The next two youtubes compare high singing and registration. The second of the 3 youtubes in the playlist features this crazy 83-year-old woman singing Ah dirai-je maman (in Italian, I think). While there are certain pitch issues and all that (and it's not recorded complete) there is something to be said about the wonderfully free, coruscating vocal production in a woman of 83. It's certainly an education to watch her. In combination with some articles in that one website I posted about, the author, Cathy Pope (about whom I know virtually nothing), describes the jaw-dropping that is involved in singing. She describes:
To achieve a resonance that filters through the cheek bones the jaw really must release back and down. This will eventually result in the total avoidance of responsibility for phonation by ‘muscling up’ of the jaw, neck and tongue. I have an acquaintance who is elderly and of course perfectly entitled to a relaxed afternoon nap in his chair. When he snoozes his jaw drops in a beautifully relaxed way. Try literally chewing your jaw back keeping the mouth gently oval.
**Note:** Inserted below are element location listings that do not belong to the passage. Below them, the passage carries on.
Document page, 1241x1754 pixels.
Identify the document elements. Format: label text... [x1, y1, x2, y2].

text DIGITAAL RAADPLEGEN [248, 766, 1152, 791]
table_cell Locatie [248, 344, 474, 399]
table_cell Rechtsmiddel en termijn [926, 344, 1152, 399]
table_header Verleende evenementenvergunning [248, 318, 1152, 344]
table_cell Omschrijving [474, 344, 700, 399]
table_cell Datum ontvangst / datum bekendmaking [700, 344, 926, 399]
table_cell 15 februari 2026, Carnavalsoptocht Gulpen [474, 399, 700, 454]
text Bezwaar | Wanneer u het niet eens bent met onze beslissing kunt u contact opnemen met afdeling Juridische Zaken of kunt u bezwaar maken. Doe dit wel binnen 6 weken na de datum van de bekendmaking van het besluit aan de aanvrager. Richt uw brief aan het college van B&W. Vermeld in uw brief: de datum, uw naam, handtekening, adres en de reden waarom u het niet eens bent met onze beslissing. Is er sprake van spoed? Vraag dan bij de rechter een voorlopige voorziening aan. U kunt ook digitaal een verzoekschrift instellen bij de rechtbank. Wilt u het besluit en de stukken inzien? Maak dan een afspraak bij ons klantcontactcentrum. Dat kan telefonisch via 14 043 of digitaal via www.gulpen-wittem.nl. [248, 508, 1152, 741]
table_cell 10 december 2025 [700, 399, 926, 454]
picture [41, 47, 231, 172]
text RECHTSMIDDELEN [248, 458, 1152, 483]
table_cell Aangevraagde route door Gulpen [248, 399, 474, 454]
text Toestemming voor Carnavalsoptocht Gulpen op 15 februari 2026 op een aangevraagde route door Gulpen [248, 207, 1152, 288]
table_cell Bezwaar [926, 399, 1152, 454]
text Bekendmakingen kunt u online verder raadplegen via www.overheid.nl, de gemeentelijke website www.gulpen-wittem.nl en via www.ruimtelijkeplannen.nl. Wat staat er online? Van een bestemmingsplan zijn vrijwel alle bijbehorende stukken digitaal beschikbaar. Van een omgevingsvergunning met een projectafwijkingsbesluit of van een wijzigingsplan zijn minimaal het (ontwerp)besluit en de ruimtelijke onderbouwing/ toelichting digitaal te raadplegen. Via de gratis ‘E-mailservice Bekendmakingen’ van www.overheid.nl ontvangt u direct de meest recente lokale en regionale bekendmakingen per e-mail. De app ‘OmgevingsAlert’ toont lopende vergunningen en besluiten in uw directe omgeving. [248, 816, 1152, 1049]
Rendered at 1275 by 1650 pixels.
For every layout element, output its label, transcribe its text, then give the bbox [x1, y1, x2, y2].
That image definitely helps me visualize the kind of looseness to the jaw that's desired.
Contrast Maria Malatesta Cabro's singing with that of Natalie Dessay, who's battles with vocal nodes are widely known. I wouldn't say that I "called it" when it comes to Dessay's vocal troubles, but having learned about it, I can't say that it came out of left field, listening to her in 20/20 retrospect. A lot of the voice is produced smoothly and beautifully (and nowhere have I heard her more beautiful than in the youtube of Mozart's Et incarnatus est), but when it gets right up there into the highest registers, it starts to feel pressured and clenched and that power is applied in the throat. The mystifying thing is that none of this is seen in the neck (though in this particular youtube, you can't see her neck at all because of a drapey, yummy-looking scarf), but you sure can see it on Dessay's expression, even in this youtube.
Lots of food for thought. The main one being that while I won't sacrifice kunst for technique, I really won't sacrifice technique for kunst either, if for the simple fact that sacrificing technique doesn't serve kunst anyway. Ugh. Sounds like I want a big wedding cake and to eat it too (despite the fact that this is somewhat of a dead metaphor). *sigh* now I'm hungry.
Edited to add:
I dream of being the baritone Teresa Stratas. How amazing is this?
2 comments:
Music score animations
http://www.elizabethparcells.com/animations.htm
Oh hey, those are very interesting -- I'll have to check some of those out (since I can't actually find my [mother's] volumes of Mozart's concert arias at the moment to follow along like so. Thoughts forthcoming.